A chef cooks with egg-free mayonnaise, made from green peas by US company Just, during a tasting event in Shanghai in May. (Photo provided to China Daily)
From biscuits containing insect protein and egg-free mayonnaise to meal replacement powder and pork chops grown in a lab, as technology advances, foods that once only existed in science-fiction movies are appearing more frequently on dinner tables.
Chinese people are food lovers who take their meals seriously. But some people would happily trade the pleasure of culinary exploration for efficiency.
"In our fast-paced lives, working overtime and working over night have become normal. Not everyone has the luxury of being able to cook for themselves, and constantly ordering takeout food has health issues," said Shao Wei, founder of Ruofan, a food-tech company that develops powders and drinks to replace meals.
Shao, an engineer, thought if there wasn't time for a proper meal, it wasn't worth taking up too much time eating. Instead, absorbing nutrition and energy should be done as quickly and simply as possible.
Shao said what surprised him was that the major users of his products were not IT workers as he predicted, but government employees, police officers and doctors.
"Those communities usually can't eat their meals at regular times, or just eat instant noodles," he said, adding that these groups know what their bodies need and would rather sacrifice taste for efficiency and sufficiency. Currently, the product has about 10,000 users.

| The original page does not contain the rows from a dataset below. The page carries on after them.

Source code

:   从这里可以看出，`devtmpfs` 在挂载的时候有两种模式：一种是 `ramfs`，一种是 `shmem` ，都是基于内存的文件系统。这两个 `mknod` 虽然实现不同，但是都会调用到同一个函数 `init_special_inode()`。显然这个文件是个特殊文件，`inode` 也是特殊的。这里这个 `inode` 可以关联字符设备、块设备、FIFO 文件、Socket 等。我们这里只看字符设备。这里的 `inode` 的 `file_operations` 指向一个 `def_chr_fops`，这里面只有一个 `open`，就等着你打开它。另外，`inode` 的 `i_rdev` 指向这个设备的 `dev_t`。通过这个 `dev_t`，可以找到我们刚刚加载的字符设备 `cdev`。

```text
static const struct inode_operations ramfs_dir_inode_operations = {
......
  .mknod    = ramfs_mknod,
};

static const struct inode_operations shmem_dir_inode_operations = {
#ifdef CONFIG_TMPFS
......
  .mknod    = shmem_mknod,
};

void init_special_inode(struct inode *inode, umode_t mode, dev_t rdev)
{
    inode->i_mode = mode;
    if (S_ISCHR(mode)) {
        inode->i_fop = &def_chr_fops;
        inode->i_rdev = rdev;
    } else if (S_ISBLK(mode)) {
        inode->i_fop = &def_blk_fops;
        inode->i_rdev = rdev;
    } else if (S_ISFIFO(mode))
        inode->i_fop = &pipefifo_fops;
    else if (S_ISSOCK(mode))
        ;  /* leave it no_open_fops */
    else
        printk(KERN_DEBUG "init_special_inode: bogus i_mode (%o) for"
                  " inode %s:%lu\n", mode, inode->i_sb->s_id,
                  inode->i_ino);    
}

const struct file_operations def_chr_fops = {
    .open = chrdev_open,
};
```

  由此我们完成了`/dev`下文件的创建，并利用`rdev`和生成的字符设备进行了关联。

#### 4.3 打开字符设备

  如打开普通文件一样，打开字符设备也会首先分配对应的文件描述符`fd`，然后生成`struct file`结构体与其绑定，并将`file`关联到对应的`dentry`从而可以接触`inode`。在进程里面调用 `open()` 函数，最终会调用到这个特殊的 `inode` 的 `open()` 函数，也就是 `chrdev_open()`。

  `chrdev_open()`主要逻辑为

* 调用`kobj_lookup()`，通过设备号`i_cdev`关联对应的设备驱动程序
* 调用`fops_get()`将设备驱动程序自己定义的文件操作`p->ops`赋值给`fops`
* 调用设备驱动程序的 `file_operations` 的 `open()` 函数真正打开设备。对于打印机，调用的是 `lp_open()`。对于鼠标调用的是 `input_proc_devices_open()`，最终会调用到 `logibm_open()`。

While Shao was trying to substitute traditional meals with nutritional powder, Just, a US company that has just entered the Chinese market, was aiming to substitute traditional protein sources for ones that the company believes are more efficient, safer and more environmentally friendly.
In May, the company's egg-free mayonnaise was launched in China's e-commerce channels as well as some supermarkets and restaurant chain Hunter Gatherer. Instead of using eggs, the company uses green peas to create the texture of eggs.
Josh Tetrick, the company's CEO, said its "vegetable egg" has a bright future in the Chinese market, which produces about 435 billion eggs a year.
As the population grows and urbanization speeds up, Tetrick said the demand for protein resources such as eggs will grow - while the amount of usable agricultural land is not keeping pace. By using green peas, land use, water and carbon emissions can be significantly reduced, Tetrick said.
Tetrick said China will become the top market for its product in the next five years - not only in terms of consumption potential, but also because of rising awareness among younger Chinese toward sustainability.
"Behind the rise of artificial protein is the change in the way people eat and consume, it is also a sign of the rise of alternative food," said Li Jian, a professor of the School of Food and Chemical Engineering at Beijing Technology and Business University. "Whether and how much consumers can accept such artificial protein and how much it will cost are key if such technology can secure future market."
Li Mingcheng, a cafe owner in Ningbo, Zhejiang province, who tried a sample of Just's mayonnaise, said the idea was attractive.
"It was awesome - not so much taste-wise, it tastes like normal mayonnaise, but the whole concept," he said. "I'm always into odd things and love to try them. If one day we can grow meat in a tank, I would definitely try it."